The Clone Assassin by Steven L. Kent

Author:Steven L. Kent
Language: eng
Format: mobi, epub
Publisher: Penguin Group US
Published: 2013-09-22T22:00:00+00:00


CHAPTER

THIRTY-SEVEN

Location: Guanajuato, New Olympian Territories

Date: July 30, 2519

When he shined a light instead of using the night-for-day vision in his goggles, the walls of the mine were mostly tan and yellow, approximately the same the color of sawdust. Little clusters of crystals sparkled from the rock. Rough-hewn, with rounded ceilings, a thin skin of dirt and dust on the ground, stairs carved out of the same rock that formed the walls, shafts that dropped straight down to unseen depths, and darkness—seeing his surroundings, Freeman knew that fear would paralyze him if he let his thoughts wander, so he tightened his grip on his thoughts.

Some parts of the mine looked a thousand years old, crumbling knee-high offshoots that Freeman couldn’t possibly have entered even if he stripped off his clothes and slathered himself with grease. Some of the newer tributaries looked wide enough and strong enough to accommodate a tank.

The main hub of the mine was as wide and as tall as a gymnasium, with walls that shot twenty feet straight up. In one corner, shrouded in dust and cobwebs, sat an abandoned office, its door hanging open, its picture-window walls so covered in dust that they were the same color as the ground below them.
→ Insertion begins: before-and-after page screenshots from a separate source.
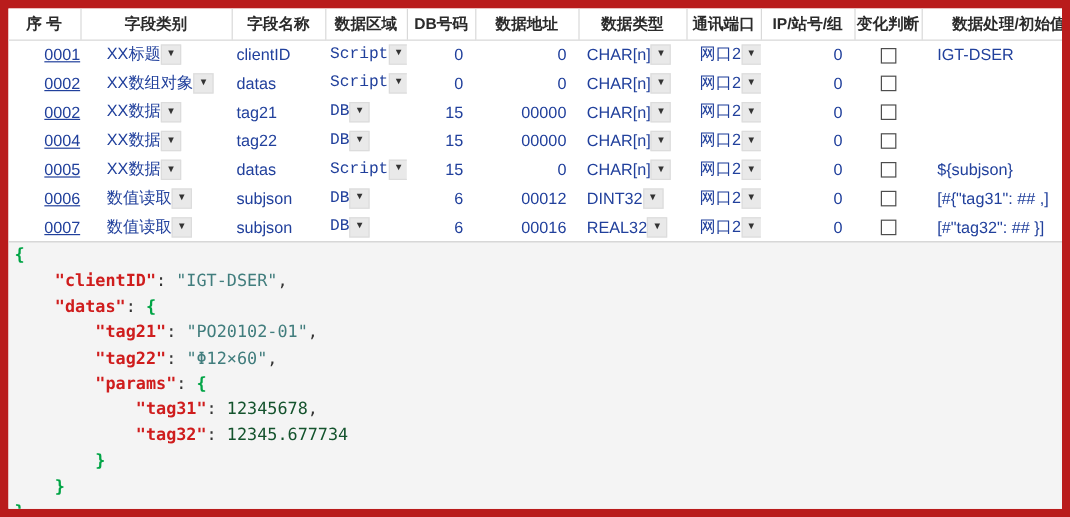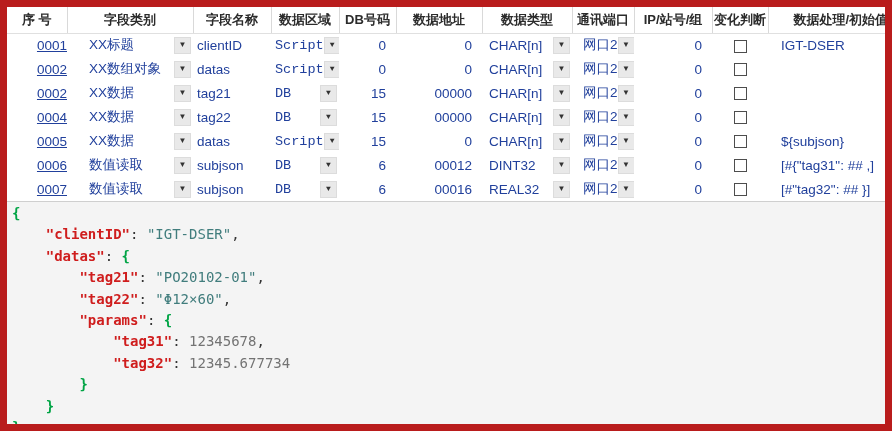--- a/index.html
+++ b/index.html
@@ -24,21 +24,21 @@
   }
   td.seq   { text-align:right;text-decoration:underline; }
   td.cat   { padding-left:22px; }
   td.field { padding-left:4px;margin-left:32px; }
   td.area  { padding-left:4px;font-family:Liberation Mono, monospace; }
   td.num   { text-align:right; padding-right:10px; }
   td.typ   { padding-left:7px; }
   td.port  { padding-left:11px; }
   td.chg   { text-align:center; }
   td.init  { padding-left:13px; }
-  .cellflex { display:flex; align-items:center; justify-content:space-between; height:100%; }
+  .cellflex { display:flex; align-items:center; height:100%; }
   .combo {
     display:inline-flex; width:17px; height:17px; margin-right:2px;
     background:#e9e9e9; border:1px solid #dcdcdc;
     align-items:center; justify-content:center;
     font-size:8px; color:#333; line-height:1; cursor:default; flex:0 0 auto;
   }
   .cb {
     display:inline-block; width:13px; height:13px;
     border:1px solid #4d4d4d; background:#fff; vertical-align:middle;
   }
@@ -47,21 +47,21 @@
     width:890px; height:235px;
     background:#f4f4f4; border-top:1px solid #cfcfcf;
     font-family:"DejaVu Sans Mono","Liberation Mono",monospace;
     font-size:14px; line-height:21.4px;
     padding:1px 0 0 5px; overflow:hidden;
   }
   .jline { white-space:pre; }
   .tk-b { color:#00a445; font-weight:bold; }
   .tk-k { color:#cf1d1d; font-weight:bold; }
   .tk-s { color:#417d7d; }
-  .tk-n { color:#737373; }
+  .tk-n { color:#14532d; }
   .tk-p { color:#333333; }
 </style>
 </head>
 <body>
 
 <div id="app">
   <table>
     <colgroup>
       <col style="width:60px">
         <col style="width:126px">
A skein of cables and wires ran from the top of the office and disappeared into a pipe that had been driven into the ceiling.

Freeman harbored no doubts that men had died here, maybe even hundreds of them. He suspected that a thousand workers had watched their minds erode as they spent day after day trapped in the darkness and claustrophobia. He would not allow himself to become the mine’s latest victim.

Not far from the office, Freeman found racks of ancient equipment, and farther still, an enormous generator. The machinery was a snarl of pipes and motors, seven feet tall and twenty feet long, and covered in dust. Exhaust pipes as straight and thick as Grecian columns rose from the heart of the contraption and vanished into the ceiling.

He placed a sensor under the large cylinder, which must have held fuel sometime in the past. The sensor noted motion and lumen fluctuation; it also included a chip that recorded and analyzed audio and intercepted radio signals.

Freeman reached an arm through a gap in the machinery. He placed a remote charge against the side of a heavy motor. Walking around the generator, he placed two more charges deep inside the tangle of pipes and wires. The generator might have weighed six tons, it might have weighed eight; Freeman hoped the force of his charges would ricochet against the solid rock wall, launching the generator across the chamber. Depending on the condition of the structure, it might even blow the generator apart, sending pipes and bolts and fragments of ancient metal through the air like shrapnel.

The charges might bring down the house, but Freeman doubted it. The walls and ceiling were solid.

Freeman moved on. His goggles let him see through the darkness, but they did nothing more.